Tuesday, March 23, 2010

Walking with Gandhi Freaks

(Anubhav Nath and Atul Dodiya at Navsari)

(Vivek Vilasini and Atul Dodiya at Navsari)

(Viswanathan and JohnyML at Karadi)

(JohnyML, Viswanathan, Nadine, Atul Dodiya, Anubhav Nath and Vivek Vilasini at Karadi)

(Viswanathan, Atul Dodiya, JohnyML,Anubhav Nath and Vivek Vilasini at Dandi Memorial)

(Sleeping camel at the Dandi beach)

(Anubhav Nath adding salt to his stories at Dharasana while Viswanathan, Atul Dodiya and Nadine look on)

(Viswanathan and Atul Dodiya at Dharasana Salt Fields)

(JohnyML at Dharasana Salt fields)

(JohnyML posing with the copy of Indian Express dated 13th March 2010, which has a long interview of Atul Dodiya with the IE Journalists. Atul Dodiya clicks and Vivek Vilasini looks on)

On 13th March 2010, once again I and Anubhav Nath were in Ahmedabad. This time we were to travel with three very important artists who had done considerable work on Mahatama Gandhi. Viswanathan, Atul Dodiya and Vivek Vilasini were the artists with us. Viswanathan’s artist wife Nadine also had come with him.

After reading Thomas Weber’s first person narrative on Dandi March, which he had conducted himself, tracing the same path that Gandhiji had taken during the Dandi March, I am always ready with stories pertaining to the Dandi March. This had become handy when we took fifteen contemporary artists with us in February. Then, I was sure that our friends would believe in all the stories, which I would recount for them, with Anubhav to pep them up with additional information.

This time things looked a bit tough. Simple stories wouldn’t have created the desired effect. Both Viswanathan and Atul Dodiya have already traveled between Sabarmati and Dandi many times. Vivek is a first timer in Ahmedabad though he has extensively traveled in India to photograph the sculptural representation of Gandhiji in public places.

Viswanathan had visited Dandi first in 1976 as a part of his Sable/Sand project. He traveled along the sea cost of India (from Porbandar in Gujarat precisely) and collected sand, which resulted in a film and exhibition. In 2009 again, Viswanathan made a revisit to the same places and did a movie titled, ‘MG Road to Dandi’.

At Navsari, we together watched this movie. Interestingly, we found out that both the times (in 1976 and 2009) Viswanthan reached a ‘wrong’ Dandi; a place with the same name and salt fields, located a few kilometers away from the historical Dandi where Gandhiji had gone. “It is my Dandi,” said Viswanathan and this time he is in the ‘right’ Dandi.

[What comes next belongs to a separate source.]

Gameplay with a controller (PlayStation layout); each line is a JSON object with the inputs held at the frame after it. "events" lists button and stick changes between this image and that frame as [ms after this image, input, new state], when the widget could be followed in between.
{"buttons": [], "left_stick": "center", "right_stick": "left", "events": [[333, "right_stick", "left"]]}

Atul Dodiya has painted scenes from Dandi March before. However, at Sabarmati Ashram, (where he makes mandatory visits whenever he is in Ahmedabad), in the picture gallery, he stands still before the paintings by an amateur Gandhian painter, Late Khatri. Khatri has painted scenes from Gandhiji’s life, especially the ones between 1914 and 1930. Atul Dodiya likes Khatri’s ragged way of painting and his efforts to reach to a near realism of the reference photographs.

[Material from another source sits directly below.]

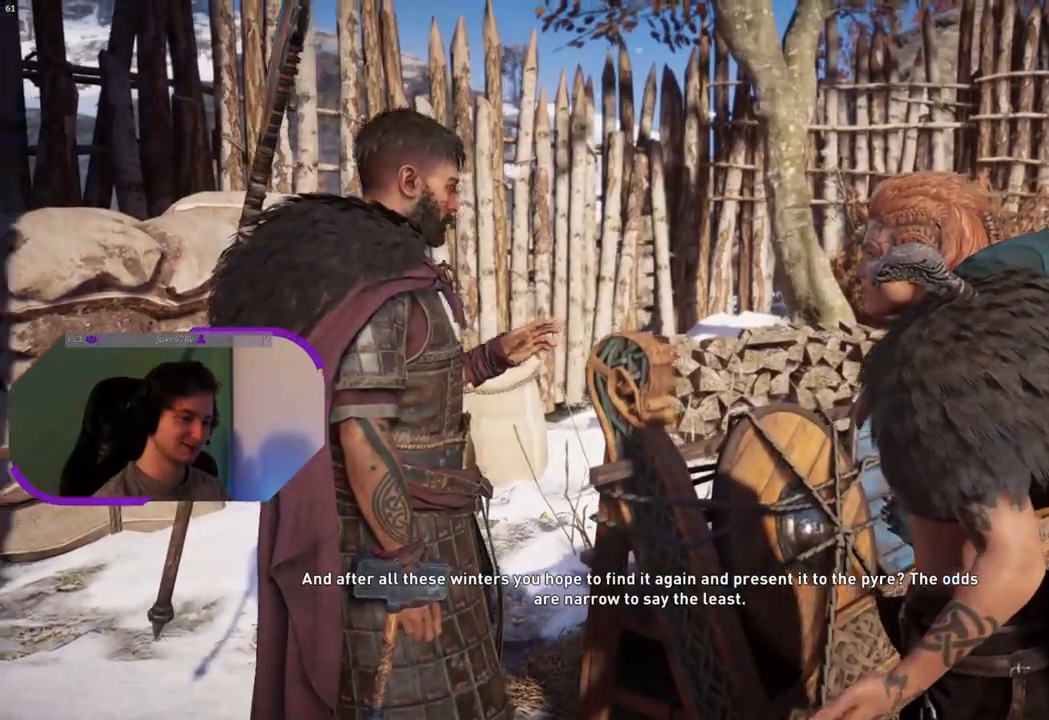
{"buttons": [], "left_stick": "center", "right_stick": "left", "events": []}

Vivek Vilasini clicks away the moments throughout the journey. He has already got a special image of Gandhiji (a sculptural representation) whose legs are caught in rubbles and tar. Stuck in tar permanently, Vivek says, and Gandhiji seems to be trying to take his legs out of the quagmire, but with the benevolent smile intact on his lips.

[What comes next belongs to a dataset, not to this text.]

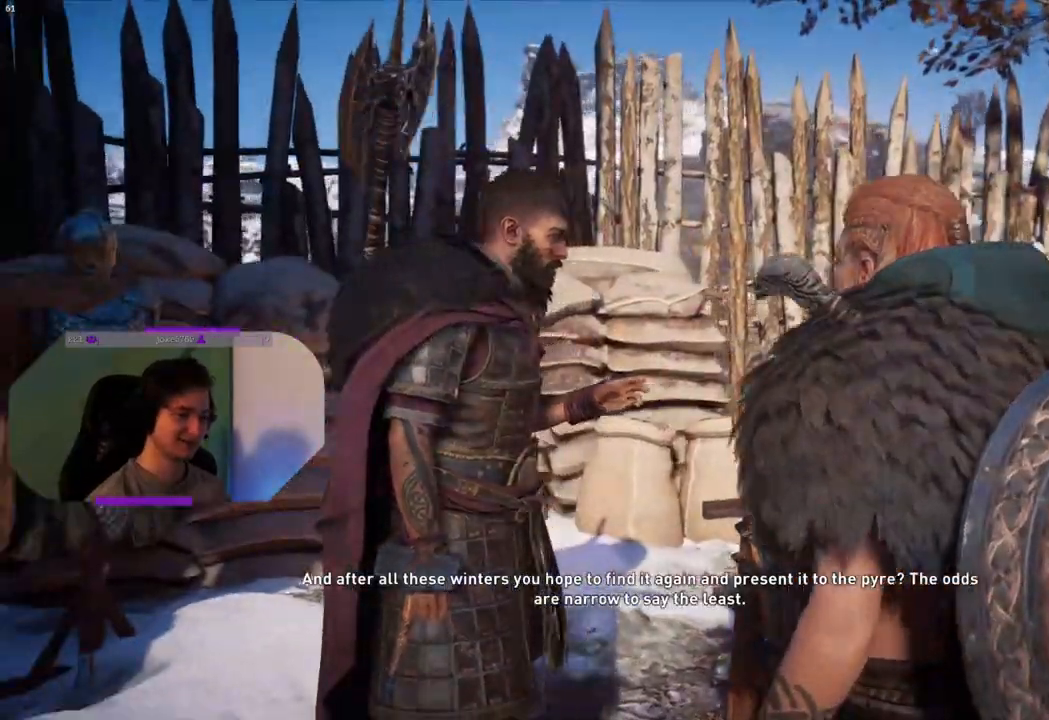
{"buttons": [], "left_stick": "center", "right_stick": "left", "events": []}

At Dandi beach, more than history what attracts Atul and Vivek is a beach photographer’’s works displayed on a ply board to attract customers. Atul clicks on the images from the image board and the image of Atul clicking those pictures is clicked by Vivek and him clicking Atul is clicked by Anubhav, while I look at a camel taking a nap at the beach, which reminds of a painting by Abanindranath Tagore.

Dharasana, where Dandi Salt Satyagraha ended formally is new to these artists. We are happy at least there is one place in the Gandhian lore, which is not visited by these Gandhi image freaks! The salt fields at Dharasana provide a lot of images for these artists. Atul says, my next solo show started taking shape from here. Anubhav enquires whether Vivek could convert the salt field workers into Kathakali images, to which Vivek returns a solid NO.

The trip was really memorable and almost after two weeks when I write this, each moment from the visit come back to my mind. May be one day the details would reappear in another form in my writings.